It started last summer, when the popular eatery briefly closed
for a makeover to install a nanobrewery. Longtime Executive Chef Carrie Schlieffer was excited
about the opportunities this created for entirely house-made beer pairings.
Then, in fall, Travis Robinson quietly joined G2B kitchen. By December, Schieffer departed to open Bar Virgile for Chef-Entrepreneur Scott Howard and the restaurant's new public relations team announced G2B's "reopening" with Robinson as executive chef.
It's enough intrigue for a soap opera, but the good news is
that all is well on all fronts. Schlieffer is happy at her gig, and Robinson has injected a new energy at G2B, which has boosted its
pub-focused menu to feature elegant, upscale courses and stunning
desserts.
Tim and I enjoyed a recent dinner as Robinson's guests. It's hard
to imagine that the food or service is any less exceptional for those who make
their own arrangements - which we heartily recommend.
We dined on a week night, choosing to be seated on the
"restaurant" side, which delivers a more elaborate menu from the
"pub" side, which now features bar-height tables and chairs. (The pub menu also has been tweaked, but popular demand recently returned G2B's outstanding burger to the list.) With the
exception of a cluster of angular red leather clubs chairs, the space otherwise
flows one to the next with the focus still squarely on action in the open kitchen.
We started with one of G2B's new beers, the appealingly
crisp and wintery Rye Amber ($4) served in gorgeous stemware said to enhance
the aroma. Other options available that day from Brewer Andrew
Christenbury, offered in generous samples, included a creamy porter and hoppy
IPA. Ever the good neighbor, G2B maintains its commitment to pouring other
North Carolina craft beers.
Our drinks arrived with a pair of savory gougeres tucked
into a tiny tin bucket and warm, butter-brushed herb rolls. This was followed
later by a curious amuse bouche, chewy cocoa macaroons sealed with mild bone
marrow butter.
Among the tempting appetizers we chose the Spanish Octopus
($12), in which perfectly charred chunks were served with earthy cranberry
beans, piquillo pepper and the citrus zing of kumquats. We also ordered a pair
of fresh Chadwick Creek oysters ($2 each) with a light Asian pear mignonette.
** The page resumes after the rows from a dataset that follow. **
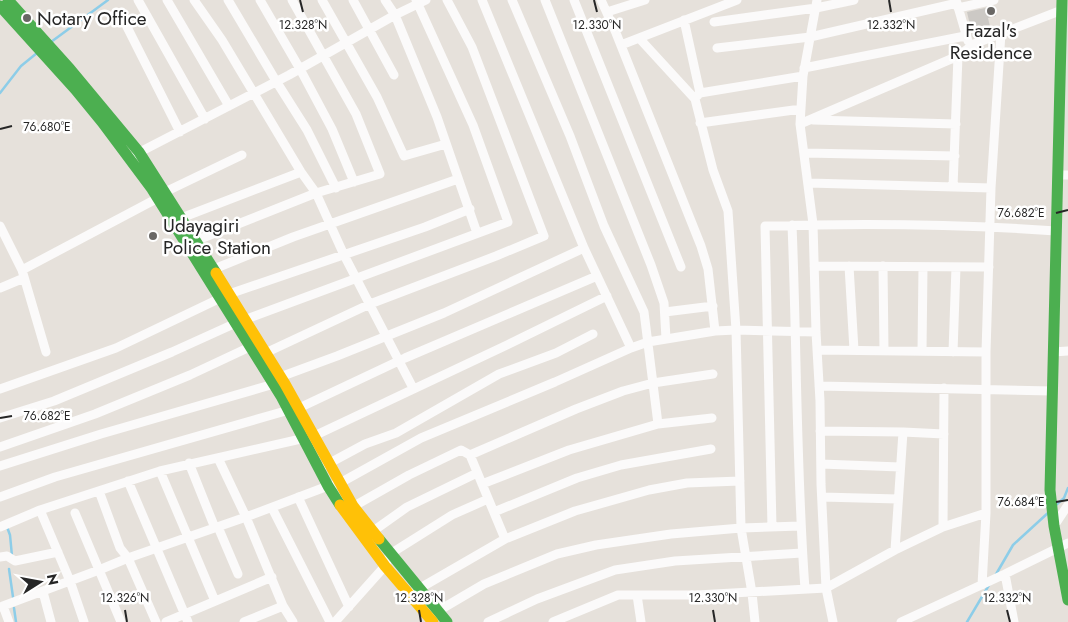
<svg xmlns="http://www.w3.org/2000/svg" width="1068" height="622" font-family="Jost,sans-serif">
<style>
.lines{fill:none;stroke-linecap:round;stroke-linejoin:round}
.stream{stroke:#8dcde8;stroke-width:2.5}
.building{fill:#ccc9c5}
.street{stroke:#fbfafa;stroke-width:9}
.fast{stroke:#4caf50;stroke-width:11}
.slow{stroke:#ffc107;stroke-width:11}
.ticks{fill:none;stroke:#262626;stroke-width:2}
.poi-dot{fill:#696765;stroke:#fff;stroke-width:2}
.labels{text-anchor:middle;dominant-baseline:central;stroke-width:5;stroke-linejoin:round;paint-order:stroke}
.poi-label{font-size:19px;fill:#262626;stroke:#fff;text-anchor:start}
.ticks-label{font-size:12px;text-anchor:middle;fill:#262626;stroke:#fff;stroke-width:5;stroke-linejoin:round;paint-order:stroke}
</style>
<rect width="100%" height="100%" fill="#e6e1db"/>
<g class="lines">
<path class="stream" d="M51,42L108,0
M0,93L21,66L37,53
M1056,505L1064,498L1068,488
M7,527L10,535L12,556
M9,569L13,597
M995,576L1013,545L1049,512
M14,608L16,622
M967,622L989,585"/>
</g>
<path class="building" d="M994,6L996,16L988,18L991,31L973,38L967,12Z"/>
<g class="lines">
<path class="street" d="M138,0L205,119
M167,0L229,106
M194,0L222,40L301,172L316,193L344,255L413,388
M228,0L276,81L307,130L336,188
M260,0L300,69L332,129L354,182
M322,0L377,97L404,156L446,144
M353,0L394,75
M385,0L395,15L437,117L477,233
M482,0L584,248L631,348
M512,0L570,136L604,226L644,312L658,424
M545,0L651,265L664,303L666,339
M574,0L681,267
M601,0L616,33L701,246L708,269L715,331
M817,0L803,76L800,124L813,224L816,332L820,401L821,484L826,588L833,622
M956,0L968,41
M958,8L994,0
M607,12L645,0
M684,20L700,93L696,97
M714,22L816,8L854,0
M126,25L180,132
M639,38L695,99L713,170L728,211L736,330L741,528L752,593L755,622
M621,45L737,0
M717,48L810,37L957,3
M804,68L965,36
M700,93L803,76
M813,120L956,124
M700,123L801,109
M800,124L958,56L974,44L1062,10
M805,153L955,156
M136,154L289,75L395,15L426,0
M1058,175H1068
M809,183L991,188
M953,187L958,56
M176,220L301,172
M792,225C797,346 796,468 805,589
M0,226L22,270L46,352
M190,243L316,193L380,174L356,114L292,0
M814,266L989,267
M849,266L854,350
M883,266L884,351
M22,270L158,198L165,192L242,155
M209,271L293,237L458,179
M0,288L24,278
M665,312L713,306
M817,350L986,352
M922,351L923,267
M953,352L956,267
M1053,352L1068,351
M261,355L370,304L496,256L544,236L472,47L447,0
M819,386L1052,391
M0,389L116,348L229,294L425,227L470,209
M299,408L405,358L597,276
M0,418L54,401L172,352L236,323L508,222L473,125L416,0
M820,431L903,432
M0,447L95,414L190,375L254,345
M470,455L576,409L623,391L653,383L713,374
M218,458L246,517L283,606L293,622
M189,463L215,528
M821,464L900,467
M326,465L365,444L396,433L499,374L556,353L593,334
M0,466L101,434L274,384L280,377L337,356L444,313L584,248
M160,471L215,601
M128,481L188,622
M482,484L569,450L658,424L712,418
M99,491L120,548L128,558L156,622
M0,497L55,477L289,410
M298,497L349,607
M822,497L898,499
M272,508L330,622
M349,509L409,475L461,450L470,455L505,539
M40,510L70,581L84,622
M494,512L577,478L621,465L711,449
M75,513L121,622
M1054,526L1068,505
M0,527L40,510L160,471L314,436L507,345L607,296
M218,527L238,574
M772,527L765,226C862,223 960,224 1056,231
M943,527L944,388
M369,534L407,507L477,473
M895,550L903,432L944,434
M0,557L7,556L15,561L58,552
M1005,574L1014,622
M982,585L986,513V352L991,188L1001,33
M415,591L505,539L575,511L649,490L687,483L740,481
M43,592L51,622
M637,595L641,622
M3,606L9,622
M0,607L99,570L128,558L246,517L328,486L340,483L421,438L555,382L631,348L648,342L715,331L736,330L816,332
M436,615L438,611L484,584L557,554L596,545L671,534L741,528L800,526
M166,622L272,577
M244,622L283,606
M335,622L385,566L390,554L452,515L488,499
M488,622L537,599L615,570L675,561L802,553
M553,622L618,595H697L826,588L895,550L943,527L986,513
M901,622L1005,574L1068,543"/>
<path class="fast" d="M8,0L70,69L139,152L216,273
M1062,0L1050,490L1054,526L1068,600
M0,6L75,89L102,122L152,189L281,396L328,486L340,505
M379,539L447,622"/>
<path class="slow" d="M216,273L285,384L353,506L379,539
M340,505L385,566L433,622"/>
</g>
<path class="ticks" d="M300,0L303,12M594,0L597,12M889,0L891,12M0,129L12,126M1056,213L1068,210M0,418L12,416M1056,502L1068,500M125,610L127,622M419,610L421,622M713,610L715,622M1007,610L1010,622"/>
<g class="poi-dot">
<circle cx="991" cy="11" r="5"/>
<circle cx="27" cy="18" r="5"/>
<circle cx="153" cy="236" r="5"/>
</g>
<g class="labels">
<g class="poi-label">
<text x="37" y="18">Notary Office</text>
<text x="991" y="30" text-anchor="middle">Fazal's<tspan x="991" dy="22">Residence</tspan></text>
<text x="163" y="225">Udayagiri<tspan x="163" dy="22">Police Station</tspan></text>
</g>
</g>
<g class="ticks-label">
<text x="303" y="29">12.328°N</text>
<text x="597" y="29">12.330°N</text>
<text x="891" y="29">12.332°N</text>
<text x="47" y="131">76.680°E</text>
<text x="1021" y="217">76.682°E</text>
<text x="47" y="420">76.682°E</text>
<text x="1021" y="506">76.684°E</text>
<text x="125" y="602">12.326°N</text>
<text x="419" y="602">12.328°N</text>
<text x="713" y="602">12.330°N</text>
<text x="1007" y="602">12.332°N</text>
</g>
<g transform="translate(40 582) rotate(79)" stroke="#ffffff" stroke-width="4" paint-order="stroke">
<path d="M0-4L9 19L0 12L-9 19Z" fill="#262626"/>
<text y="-8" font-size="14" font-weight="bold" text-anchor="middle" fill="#262626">N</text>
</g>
</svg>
They were tasty, but not nearly so good as the lightly tart and more
imaginative wild elberberry garnish recommended by our server.
Our dinners were beautifully presented, though my Flat Iron
Steak ($25) from Mill's Family Farm in Mooresville was the winner over Tim's
coastal-caught Golden NC Tilefish ($24). The steak was rare for my taste
(surprisingly, I was not asked about preference), but it was both tender and
robustly beefy. It was served atop a pillowy, pale green puree of parsley root
with grilled bok choy and delicate mushrooms.
The seared tilefish was a bit bland but surrounded
by savory and perfectly cooked parsnip and lion's mane mushrooms in a soupcon of
roasted vegetable dashi broth.
Pastry Chef Deric McGuffey appeared unannounced with a
series of four showstopper desserts ($10 each). Each assembled seasonal and
top local ingredients in deconstructed precision.
The Roasted Sweet Potato Bavarian was enrobed in a spiced
red wine-yuzu geee and mind-blowing bits of candied salsify. Even better was
the Confit Pineapple, in which a coconut custard - topped with caramelized
white chocolate and passion fruit glaze - was flanked with wafer-thin slices of pressed
pineapple. What really made the combination sing was the dusting of pink
peppercorn that garnished the plate. Tim, who likes neither pineapple nor
coconut, was reluctant to share.
The next two offerings were
equally dazzling. The Espresso Parfait cleverly paired creamy a frozen mousse
banded by a coffee gelee with bites of date cake and a crunchy haystack of
shredded phyllo. The Warm Guanaja Chocolate was perhaps the most artful of
the treats, with a fermented, almost boozy soft chocolate tart joined by bites
of almond terrine, malted milk dots, devil's food cake and roasted banana ice
cream tucked under delicate leaves of dehydrated chocolate.
It takes a light touch to make all
that come together, and a playful spirit to follow it with a yet another sweet
- a parting gift of small minted chocolate truffles rolled in crushed nuts. Combined, it's
impossible to leave without thinking about when you'll next return.